1. `λx.x`, an identity function, accepts some function and immediately returns it.
2. `λx.x x`, self-application.
3. `λf.λx.f x`, function application, takes a function and an argument, and applies a function to an argument.

How do you encode 0, 1, 2 as nothing else but functions? We somehow need to build the notion of quantity into the system. We have only functions, every function can be applied only to 1 argument. Where can we see anything resembling quantity? Hey, we can apply a function to a parameter multiple times! There's obviously a sense of quantity in 3 repeated invocations of a function: `f (f (f x))`. So let's encode it in lambda calculus:

• 0 = `λf.λx.x`
• 1 = `λf.λx.f x`
• 2 = `λf.λx.f (f x)`
• 3 = `λf.λx.f (f (f x))`

And so on. But how do you go from 0 to 1, or from 1 to 2? How would you write a function that, given a number, would return a number incremented by 1? We see the pattern in Church numerals that the term always starts with `λf.λx.` and after you have a finite repeated application of f, so we need to somehow get into the body of `λf.λx.` and wrap it into another `f`. How do you change a body of an abstraction without reduction? Well, you can apply a function, wrap the body in a function, then wrap the new body into the old lambda abstraction. But you don't want arguments to change, therefore you apply abstractions to the values of the same name: `((λf.λx.f x) f) x → f x`, but `((λf.λx.f x) a) b) → a b`, which is not what we need.

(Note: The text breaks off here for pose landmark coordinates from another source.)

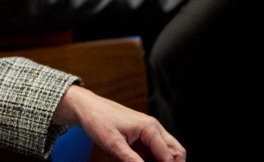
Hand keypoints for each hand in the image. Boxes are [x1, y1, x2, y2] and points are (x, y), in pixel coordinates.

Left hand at [53, 86, 184, 161]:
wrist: (86, 107)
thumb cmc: (98, 120)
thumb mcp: (113, 144)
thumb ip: (132, 161)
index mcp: (150, 128)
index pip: (169, 158)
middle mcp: (154, 128)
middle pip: (177, 153)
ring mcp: (149, 130)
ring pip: (168, 152)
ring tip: (138, 161)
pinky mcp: (143, 134)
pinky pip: (156, 150)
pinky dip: (154, 160)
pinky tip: (138, 161)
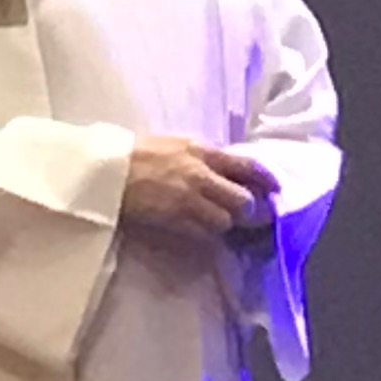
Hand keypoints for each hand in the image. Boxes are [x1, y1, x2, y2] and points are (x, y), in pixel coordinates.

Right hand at [120, 135, 275, 238]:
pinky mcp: (174, 220)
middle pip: (242, 200)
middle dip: (248, 210)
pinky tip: (199, 231)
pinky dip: (205, 235)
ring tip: (216, 222)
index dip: (267, 180)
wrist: (103, 170)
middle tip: (248, 215)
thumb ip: (202, 158)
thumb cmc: (134, 154)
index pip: (247, 165)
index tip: (276, 189)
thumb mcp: (175, 145)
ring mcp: (188, 199)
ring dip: (225, 224)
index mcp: (202, 151)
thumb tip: (226, 170)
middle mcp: (201, 175)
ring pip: (225, 220)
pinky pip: (203, 233)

That's why `add1` is `λn.λf.λx.f ((n f) x)`: you apply `n` to `f` and then `x` to reduce the expression to the body, then apply `f` to that body, then abstract it again with `λf.λx.`. Exercise: too see that it's true, quickly learn β-reduction and reduce `(λn.λf.λx.f ((n f) x)) (λf.λx.f (f x))` to increment 2 by 1.

Now understanding the intuition behind wrapping the body into another function invocation, how do we implement addition of 2 numbers? We need a function that, given `λf.λx.f (f x)` (2) and `λf.λx.f (f (f x))` (3), would return `λf.λx.f (f (f (f (f x))))` (5). Look at 2. What if you could replace its `x` with the body of 3, that is `f (f (f x))`? To get body of 3, it's obvious, just apply it to `f` and then `x`. Now apply 2 to `f`, but then apply it to body of 3, not to `x`. Then wrap it in `λf.λx.` again: `λa.λb.λf.λx.a f (b f x)`.

Conclusion: To add 2 numbers `a` and `b` together, both of which are represented as Church numerals, you want to replace `x` in `a` with the body of `b`, so that `f (f x)` + `f (f (f x))` = `f (f (f (f (f x))))`. To make this happen, apply `a` to `f`, then to `b f x`.